## Stored items
········

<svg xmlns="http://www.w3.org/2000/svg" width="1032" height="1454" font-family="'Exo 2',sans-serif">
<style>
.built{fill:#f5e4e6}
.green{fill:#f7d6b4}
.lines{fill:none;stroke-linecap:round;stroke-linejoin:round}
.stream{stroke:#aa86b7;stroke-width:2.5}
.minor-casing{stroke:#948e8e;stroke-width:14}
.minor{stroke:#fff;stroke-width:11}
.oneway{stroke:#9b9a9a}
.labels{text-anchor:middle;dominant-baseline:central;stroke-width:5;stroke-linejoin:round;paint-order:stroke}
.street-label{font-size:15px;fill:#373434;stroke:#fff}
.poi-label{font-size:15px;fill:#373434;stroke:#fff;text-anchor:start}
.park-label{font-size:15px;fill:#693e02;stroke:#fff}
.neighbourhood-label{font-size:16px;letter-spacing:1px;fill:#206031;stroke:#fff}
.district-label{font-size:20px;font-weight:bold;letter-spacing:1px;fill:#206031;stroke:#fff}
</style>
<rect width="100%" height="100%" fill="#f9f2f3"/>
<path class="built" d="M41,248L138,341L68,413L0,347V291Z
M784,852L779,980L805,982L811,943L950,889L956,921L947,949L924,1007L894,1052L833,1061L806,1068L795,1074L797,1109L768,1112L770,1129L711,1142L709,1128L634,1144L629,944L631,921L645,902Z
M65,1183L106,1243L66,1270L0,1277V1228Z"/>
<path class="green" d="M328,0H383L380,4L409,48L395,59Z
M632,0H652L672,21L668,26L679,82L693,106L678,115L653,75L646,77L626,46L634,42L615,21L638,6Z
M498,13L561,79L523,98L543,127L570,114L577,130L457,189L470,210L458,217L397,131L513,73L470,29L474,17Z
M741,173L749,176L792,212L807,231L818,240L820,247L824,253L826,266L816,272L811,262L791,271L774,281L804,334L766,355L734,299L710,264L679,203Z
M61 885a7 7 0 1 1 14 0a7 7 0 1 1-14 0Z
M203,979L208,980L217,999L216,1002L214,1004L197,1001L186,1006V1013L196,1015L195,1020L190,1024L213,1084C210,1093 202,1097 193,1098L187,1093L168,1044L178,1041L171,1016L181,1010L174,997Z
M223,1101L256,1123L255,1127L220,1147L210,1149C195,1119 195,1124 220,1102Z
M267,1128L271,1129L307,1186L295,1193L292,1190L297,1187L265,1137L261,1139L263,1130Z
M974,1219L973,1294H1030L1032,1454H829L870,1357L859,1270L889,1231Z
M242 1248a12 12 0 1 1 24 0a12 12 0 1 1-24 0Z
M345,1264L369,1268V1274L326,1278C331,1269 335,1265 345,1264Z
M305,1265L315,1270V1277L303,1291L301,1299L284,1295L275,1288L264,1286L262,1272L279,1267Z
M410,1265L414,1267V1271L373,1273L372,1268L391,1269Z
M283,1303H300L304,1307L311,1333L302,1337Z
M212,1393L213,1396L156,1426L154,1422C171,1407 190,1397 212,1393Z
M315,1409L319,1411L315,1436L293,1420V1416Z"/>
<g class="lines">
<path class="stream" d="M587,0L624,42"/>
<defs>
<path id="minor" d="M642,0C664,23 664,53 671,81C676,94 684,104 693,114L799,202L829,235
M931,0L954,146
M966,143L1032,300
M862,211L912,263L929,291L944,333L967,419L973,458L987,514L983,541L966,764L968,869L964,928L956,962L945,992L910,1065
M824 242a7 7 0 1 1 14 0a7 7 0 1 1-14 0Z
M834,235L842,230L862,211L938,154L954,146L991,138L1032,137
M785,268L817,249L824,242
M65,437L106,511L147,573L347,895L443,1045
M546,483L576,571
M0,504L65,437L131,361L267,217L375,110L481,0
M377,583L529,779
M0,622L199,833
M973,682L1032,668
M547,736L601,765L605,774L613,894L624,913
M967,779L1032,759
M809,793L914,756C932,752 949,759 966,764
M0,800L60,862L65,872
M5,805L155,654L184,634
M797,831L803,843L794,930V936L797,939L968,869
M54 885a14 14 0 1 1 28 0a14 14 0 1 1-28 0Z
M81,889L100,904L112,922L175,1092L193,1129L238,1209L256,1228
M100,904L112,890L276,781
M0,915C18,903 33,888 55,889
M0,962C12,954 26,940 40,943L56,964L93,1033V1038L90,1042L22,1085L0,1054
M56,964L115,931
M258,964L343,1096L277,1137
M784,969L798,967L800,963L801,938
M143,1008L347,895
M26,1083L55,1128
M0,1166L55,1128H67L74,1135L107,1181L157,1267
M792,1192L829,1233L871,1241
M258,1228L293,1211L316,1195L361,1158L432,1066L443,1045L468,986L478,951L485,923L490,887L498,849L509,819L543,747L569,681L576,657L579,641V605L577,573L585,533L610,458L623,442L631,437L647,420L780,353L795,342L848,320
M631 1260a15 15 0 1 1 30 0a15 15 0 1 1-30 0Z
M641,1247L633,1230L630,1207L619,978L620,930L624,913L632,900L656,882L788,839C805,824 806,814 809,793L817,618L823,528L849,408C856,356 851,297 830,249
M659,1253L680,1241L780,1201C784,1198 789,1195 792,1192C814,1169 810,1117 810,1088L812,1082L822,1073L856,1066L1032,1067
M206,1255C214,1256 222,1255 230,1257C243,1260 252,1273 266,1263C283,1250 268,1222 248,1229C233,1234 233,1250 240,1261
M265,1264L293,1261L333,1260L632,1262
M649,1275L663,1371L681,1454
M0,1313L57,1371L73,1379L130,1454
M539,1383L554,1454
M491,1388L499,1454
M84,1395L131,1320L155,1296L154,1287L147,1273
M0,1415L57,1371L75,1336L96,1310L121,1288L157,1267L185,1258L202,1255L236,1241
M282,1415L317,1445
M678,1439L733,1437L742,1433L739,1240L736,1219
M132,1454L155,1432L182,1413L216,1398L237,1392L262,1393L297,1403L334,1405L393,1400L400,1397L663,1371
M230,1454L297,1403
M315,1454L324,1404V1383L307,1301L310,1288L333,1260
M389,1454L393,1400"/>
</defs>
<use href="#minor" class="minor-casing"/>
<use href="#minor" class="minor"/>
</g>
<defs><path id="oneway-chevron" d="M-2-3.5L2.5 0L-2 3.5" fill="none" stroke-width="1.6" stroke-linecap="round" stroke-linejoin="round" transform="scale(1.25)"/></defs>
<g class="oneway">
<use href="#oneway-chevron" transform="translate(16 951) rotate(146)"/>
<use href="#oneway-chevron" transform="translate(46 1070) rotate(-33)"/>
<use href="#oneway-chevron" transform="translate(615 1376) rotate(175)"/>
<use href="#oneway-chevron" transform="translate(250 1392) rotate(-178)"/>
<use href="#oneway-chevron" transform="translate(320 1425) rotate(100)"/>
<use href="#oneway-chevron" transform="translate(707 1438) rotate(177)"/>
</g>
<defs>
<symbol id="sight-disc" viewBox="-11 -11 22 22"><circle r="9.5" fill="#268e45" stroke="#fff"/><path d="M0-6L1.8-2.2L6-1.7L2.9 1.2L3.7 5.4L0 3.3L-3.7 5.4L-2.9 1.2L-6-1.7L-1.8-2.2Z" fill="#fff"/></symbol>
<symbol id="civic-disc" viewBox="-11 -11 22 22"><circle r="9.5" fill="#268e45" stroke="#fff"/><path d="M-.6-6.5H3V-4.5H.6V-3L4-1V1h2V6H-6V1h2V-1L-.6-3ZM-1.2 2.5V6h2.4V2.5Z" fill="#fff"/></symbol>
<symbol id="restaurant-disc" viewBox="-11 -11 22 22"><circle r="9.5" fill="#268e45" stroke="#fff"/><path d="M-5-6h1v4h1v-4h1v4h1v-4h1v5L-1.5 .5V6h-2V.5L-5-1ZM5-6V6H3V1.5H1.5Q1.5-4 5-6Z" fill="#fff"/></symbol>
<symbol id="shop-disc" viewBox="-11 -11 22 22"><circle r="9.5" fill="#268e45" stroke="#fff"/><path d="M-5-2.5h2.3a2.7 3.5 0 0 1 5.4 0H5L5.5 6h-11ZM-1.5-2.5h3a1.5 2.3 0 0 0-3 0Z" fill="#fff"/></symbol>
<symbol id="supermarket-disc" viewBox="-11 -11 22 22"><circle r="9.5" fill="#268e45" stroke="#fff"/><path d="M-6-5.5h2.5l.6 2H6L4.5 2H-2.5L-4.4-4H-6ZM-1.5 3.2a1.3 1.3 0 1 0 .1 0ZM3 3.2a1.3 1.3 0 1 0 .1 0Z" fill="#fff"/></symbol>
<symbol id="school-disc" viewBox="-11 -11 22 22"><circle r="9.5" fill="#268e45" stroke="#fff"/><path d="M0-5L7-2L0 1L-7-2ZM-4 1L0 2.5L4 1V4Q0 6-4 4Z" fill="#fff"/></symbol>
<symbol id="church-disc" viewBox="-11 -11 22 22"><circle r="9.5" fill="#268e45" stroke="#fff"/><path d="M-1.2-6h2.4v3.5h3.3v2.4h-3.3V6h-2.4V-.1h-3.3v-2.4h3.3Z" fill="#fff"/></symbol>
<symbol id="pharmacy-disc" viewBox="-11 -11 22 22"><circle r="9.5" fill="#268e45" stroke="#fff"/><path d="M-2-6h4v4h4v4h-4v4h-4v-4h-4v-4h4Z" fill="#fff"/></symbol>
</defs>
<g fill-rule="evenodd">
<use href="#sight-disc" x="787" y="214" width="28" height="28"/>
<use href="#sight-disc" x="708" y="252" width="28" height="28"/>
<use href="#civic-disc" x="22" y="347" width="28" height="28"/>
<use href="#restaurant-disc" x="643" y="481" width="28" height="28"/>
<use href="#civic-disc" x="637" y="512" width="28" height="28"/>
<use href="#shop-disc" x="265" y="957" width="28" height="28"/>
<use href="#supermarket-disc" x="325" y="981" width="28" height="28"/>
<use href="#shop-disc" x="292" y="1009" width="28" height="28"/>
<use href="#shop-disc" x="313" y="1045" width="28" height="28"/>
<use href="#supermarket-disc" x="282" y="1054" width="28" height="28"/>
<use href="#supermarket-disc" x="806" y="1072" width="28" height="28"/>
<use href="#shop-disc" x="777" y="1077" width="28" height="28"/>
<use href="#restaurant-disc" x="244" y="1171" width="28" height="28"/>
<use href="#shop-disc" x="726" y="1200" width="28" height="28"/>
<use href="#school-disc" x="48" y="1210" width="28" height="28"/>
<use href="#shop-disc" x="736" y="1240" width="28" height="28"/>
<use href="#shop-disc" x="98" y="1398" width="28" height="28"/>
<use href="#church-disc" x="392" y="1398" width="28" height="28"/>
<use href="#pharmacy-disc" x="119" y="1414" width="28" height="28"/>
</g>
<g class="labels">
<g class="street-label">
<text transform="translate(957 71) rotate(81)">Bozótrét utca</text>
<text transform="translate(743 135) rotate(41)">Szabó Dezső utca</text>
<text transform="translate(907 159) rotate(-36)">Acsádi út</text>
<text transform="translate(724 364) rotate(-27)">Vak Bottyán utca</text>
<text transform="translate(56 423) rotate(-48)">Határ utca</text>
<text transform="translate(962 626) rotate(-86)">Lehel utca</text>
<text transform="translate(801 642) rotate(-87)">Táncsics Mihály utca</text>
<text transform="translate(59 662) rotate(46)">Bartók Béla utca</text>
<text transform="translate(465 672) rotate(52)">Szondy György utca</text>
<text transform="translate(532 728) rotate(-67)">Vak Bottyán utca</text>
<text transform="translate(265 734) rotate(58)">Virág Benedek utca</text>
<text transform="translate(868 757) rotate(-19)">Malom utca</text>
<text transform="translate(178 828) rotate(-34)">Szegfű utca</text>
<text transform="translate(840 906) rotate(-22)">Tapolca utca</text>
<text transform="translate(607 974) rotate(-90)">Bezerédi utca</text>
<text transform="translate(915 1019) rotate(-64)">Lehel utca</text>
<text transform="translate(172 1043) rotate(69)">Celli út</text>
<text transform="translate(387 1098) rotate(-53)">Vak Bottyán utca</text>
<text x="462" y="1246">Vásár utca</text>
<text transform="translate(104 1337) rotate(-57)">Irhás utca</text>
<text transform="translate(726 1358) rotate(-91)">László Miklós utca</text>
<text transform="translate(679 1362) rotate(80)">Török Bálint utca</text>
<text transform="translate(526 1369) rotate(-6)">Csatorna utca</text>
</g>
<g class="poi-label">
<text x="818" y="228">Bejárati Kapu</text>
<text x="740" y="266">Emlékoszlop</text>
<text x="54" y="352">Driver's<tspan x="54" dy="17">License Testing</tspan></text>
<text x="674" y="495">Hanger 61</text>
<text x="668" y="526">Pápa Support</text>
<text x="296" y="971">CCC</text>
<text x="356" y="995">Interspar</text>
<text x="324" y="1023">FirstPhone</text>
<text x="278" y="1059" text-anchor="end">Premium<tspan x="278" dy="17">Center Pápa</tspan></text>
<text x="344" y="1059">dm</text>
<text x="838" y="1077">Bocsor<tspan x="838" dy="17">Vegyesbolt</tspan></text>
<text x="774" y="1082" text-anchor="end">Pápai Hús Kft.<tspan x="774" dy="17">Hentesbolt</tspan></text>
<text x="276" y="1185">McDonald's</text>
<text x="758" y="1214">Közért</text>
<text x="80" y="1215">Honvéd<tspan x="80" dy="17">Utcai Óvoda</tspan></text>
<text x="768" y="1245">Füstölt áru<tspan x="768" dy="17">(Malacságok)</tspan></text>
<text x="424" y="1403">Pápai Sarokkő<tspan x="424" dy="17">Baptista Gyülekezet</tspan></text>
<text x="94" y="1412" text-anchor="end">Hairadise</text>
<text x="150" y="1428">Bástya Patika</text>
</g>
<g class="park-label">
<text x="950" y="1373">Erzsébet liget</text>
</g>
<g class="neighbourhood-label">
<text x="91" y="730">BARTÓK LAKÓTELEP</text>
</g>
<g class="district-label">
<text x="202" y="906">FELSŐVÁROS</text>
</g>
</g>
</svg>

········

## Work request
When a line among the entries above contains "lines", copy it.

## Solution to the exercise
.lines{fill:none;stroke-linecap:round;stroke-linejoin:round}
<g class="lines">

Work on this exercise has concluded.